*Data in this exercise*.

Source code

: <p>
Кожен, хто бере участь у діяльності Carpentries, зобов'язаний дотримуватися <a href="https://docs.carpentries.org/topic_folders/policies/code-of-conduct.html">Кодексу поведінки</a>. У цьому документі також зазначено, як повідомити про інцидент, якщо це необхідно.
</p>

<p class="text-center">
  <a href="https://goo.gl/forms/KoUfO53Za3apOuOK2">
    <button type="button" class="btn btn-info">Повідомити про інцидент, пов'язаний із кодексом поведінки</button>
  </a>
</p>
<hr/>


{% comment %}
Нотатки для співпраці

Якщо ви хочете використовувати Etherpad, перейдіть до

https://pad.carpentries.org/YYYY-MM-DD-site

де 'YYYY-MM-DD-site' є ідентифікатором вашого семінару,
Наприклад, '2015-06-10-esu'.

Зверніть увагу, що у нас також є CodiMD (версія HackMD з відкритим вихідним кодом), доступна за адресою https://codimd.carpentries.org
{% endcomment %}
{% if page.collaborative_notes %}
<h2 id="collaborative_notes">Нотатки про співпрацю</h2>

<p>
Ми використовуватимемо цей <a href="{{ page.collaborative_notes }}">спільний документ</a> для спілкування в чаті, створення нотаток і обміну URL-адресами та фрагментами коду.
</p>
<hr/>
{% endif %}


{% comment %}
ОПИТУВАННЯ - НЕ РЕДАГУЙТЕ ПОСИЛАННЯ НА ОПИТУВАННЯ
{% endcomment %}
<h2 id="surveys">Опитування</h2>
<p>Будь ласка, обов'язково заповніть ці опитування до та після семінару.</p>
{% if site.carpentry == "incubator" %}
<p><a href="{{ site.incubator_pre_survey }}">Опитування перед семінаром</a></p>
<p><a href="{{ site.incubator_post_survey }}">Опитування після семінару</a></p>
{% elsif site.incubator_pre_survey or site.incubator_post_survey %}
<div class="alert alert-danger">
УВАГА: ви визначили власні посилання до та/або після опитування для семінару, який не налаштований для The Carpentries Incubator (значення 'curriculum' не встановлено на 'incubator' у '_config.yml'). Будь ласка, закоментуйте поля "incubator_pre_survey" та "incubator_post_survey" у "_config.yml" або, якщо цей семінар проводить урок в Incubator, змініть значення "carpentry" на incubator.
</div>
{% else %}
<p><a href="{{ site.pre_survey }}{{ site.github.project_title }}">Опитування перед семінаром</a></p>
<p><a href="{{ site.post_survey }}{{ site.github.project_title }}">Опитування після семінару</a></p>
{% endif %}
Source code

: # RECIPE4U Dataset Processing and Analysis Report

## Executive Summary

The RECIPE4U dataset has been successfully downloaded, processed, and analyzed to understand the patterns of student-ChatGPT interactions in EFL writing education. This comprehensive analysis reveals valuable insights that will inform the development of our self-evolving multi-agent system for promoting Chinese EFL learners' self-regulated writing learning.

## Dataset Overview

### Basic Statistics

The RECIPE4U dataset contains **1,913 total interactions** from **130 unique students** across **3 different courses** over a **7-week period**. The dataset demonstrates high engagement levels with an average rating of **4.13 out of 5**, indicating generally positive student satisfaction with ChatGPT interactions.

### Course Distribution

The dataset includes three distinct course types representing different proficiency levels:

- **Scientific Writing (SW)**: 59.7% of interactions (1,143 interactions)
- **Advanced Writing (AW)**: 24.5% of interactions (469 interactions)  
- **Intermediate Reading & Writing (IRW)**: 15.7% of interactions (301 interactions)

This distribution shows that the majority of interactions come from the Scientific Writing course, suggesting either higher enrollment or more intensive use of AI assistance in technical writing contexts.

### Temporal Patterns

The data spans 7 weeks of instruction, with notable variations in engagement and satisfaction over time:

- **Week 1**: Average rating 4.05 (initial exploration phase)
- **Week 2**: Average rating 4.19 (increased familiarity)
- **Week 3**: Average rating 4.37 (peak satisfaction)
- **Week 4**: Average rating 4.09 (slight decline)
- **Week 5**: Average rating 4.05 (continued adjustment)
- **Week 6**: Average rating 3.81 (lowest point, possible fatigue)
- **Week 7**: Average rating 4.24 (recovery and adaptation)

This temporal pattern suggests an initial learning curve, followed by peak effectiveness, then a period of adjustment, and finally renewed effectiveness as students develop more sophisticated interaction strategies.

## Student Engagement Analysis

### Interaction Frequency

*What the exercise asks*. Copy out the material, keeping every line exactly as it is.

*Answer space*.
Source code

: <p>
Кожен, хто бере участь у діяльності Carpentries, зобов'язаний дотримуватися <a href="https://docs.carpentries.org/topic_folders/policies/code-of-conduct.html">Кодексу поведінки</a>. У цьому документі також зазначено, як повідомити про інцидент, якщо це необхідно.
</p>

<p class="text-center">
  <a href="https://goo.gl/forms/KoUfO53Za3apOuOK2">
    <button type="button" class="btn btn-info">Повідомити про інцидент, пов'язаний із кодексом поведінки</button>
  </a>
</p>
<hr/>


{% comment %}
Нотатки для співпраці

Якщо ви хочете використовувати Etherpad, перейдіть до

https://pad.carpentries.org/YYYY-MM-DD-site

де 'YYYY-MM-DD-site' є ідентифікатором вашого семінару,
Наприклад, '2015-06-10-esu'.

Зверніть увагу, що у нас також є CodiMD (версія HackMD з відкритим вихідним кодом), доступна за адресою https://codimd.carpentries.org
{% endcomment %}
{% if page.collaborative_notes %}
<h2 id="collaborative_notes">Нотатки про співпрацю</h2>

<p>
Ми використовуватимемо цей <a href="{{ page.collaborative_notes }}">спільний документ</a> для спілкування в чаті, створення нотаток і обміну URL-адресами та фрагментами коду.
</p>
<hr/>
{% endif %}


{% comment %}
ОПИТУВАННЯ - НЕ РЕДАГУЙТЕ ПОСИЛАННЯ НА ОПИТУВАННЯ
{% endcomment %}
<h2 id="surveys">Опитування</h2>
<p>Будь ласка, обов'язково заповніть ці опитування до та після семінару.</p>
{% if site.carpentry == "incubator" %}
<p><a href="{{ site.incubator_pre_survey }}">Опитування перед семінаром</a></p>
<p><a href="{{ site.incubator_post_survey }}">Опитування після семінару</a></p>
{% elsif site.incubator_pre_survey or site.incubator_post_survey %}
<div class="alert alert-danger">
УВАГА: ви визначили власні посилання до та/або після опитування для семінару, який не налаштований для The Carpentries Incubator (значення 'curriculum' не встановлено на 'incubator' у '_config.yml'). Будь ласка, закоментуйте поля "incubator_pre_survey" та "incubator_post_survey" у "_config.yml" або, якщо цей семінар проводить урок в Incubator, змініть значення "carpentry" на incubator.
</div>
{% else %}
<p><a href="{{ site.pre_survey }}{{ site.github.project_title }}">Опитування перед семінаром</a></p>
<p><a href="{{ site.post_survey }}{{ site.github.project_title }}">Опитування після семінару</a></p>
{% endif %}
Source code

: # RECIPE4U Dataset Processing and Analysis Report

## Executive Summary

The RECIPE4U dataset has been successfully downloaded, processed, and analyzed to understand the patterns of student-ChatGPT interactions in EFL writing education. This comprehensive analysis reveals valuable insights that will inform the development of our self-evolving multi-agent system for promoting Chinese EFL learners' self-regulated writing learning.

## Dataset Overview

### Basic Statistics

The RECIPE4U dataset contains **1,913 total interactions** from **130 unique students** across **3 different courses** over a **7-week period**. The dataset demonstrates high engagement levels with an average rating of **4.13 out of 5**, indicating generally positive student satisfaction with ChatGPT interactions.

### Course Distribution

The dataset includes three distinct course types representing different proficiency levels:

- **Scientific Writing (SW)**: 59.7% of interactions (1,143 interactions)
- **Advanced Writing (AW)**: 24.5% of interactions (469 interactions)  
- **Intermediate Reading & Writing (IRW)**: 15.7% of interactions (301 interactions)

This distribution shows that the majority of interactions come from the Scientific Writing course, suggesting either higher enrollment or more intensive use of AI assistance in technical writing contexts.

### Temporal Patterns

The data spans 7 weeks of instruction, with notable variations in engagement and satisfaction over time:

- **Week 1**: Average rating 4.05 (initial exploration phase)
- **Week 2**: Average rating 4.19 (increased familiarity)
- **Week 3**: Average rating 4.37 (peak satisfaction)
- **Week 4**: Average rating 4.09 (slight decline)
- **Week 5**: Average rating 4.05 (continued adjustment)
- **Week 6**: Average rating 3.81 (lowest point, possible fatigue)
- **Week 7**: Average rating 4.24 (recovery and adaptation)

This temporal pattern suggests an initial learning curve, followed by peak effectiveness, then a period of adjustment, and finally renewed effectiveness as students develop more sophisticated interaction strategies.

## Student Engagement Analysis

### Interaction Frequency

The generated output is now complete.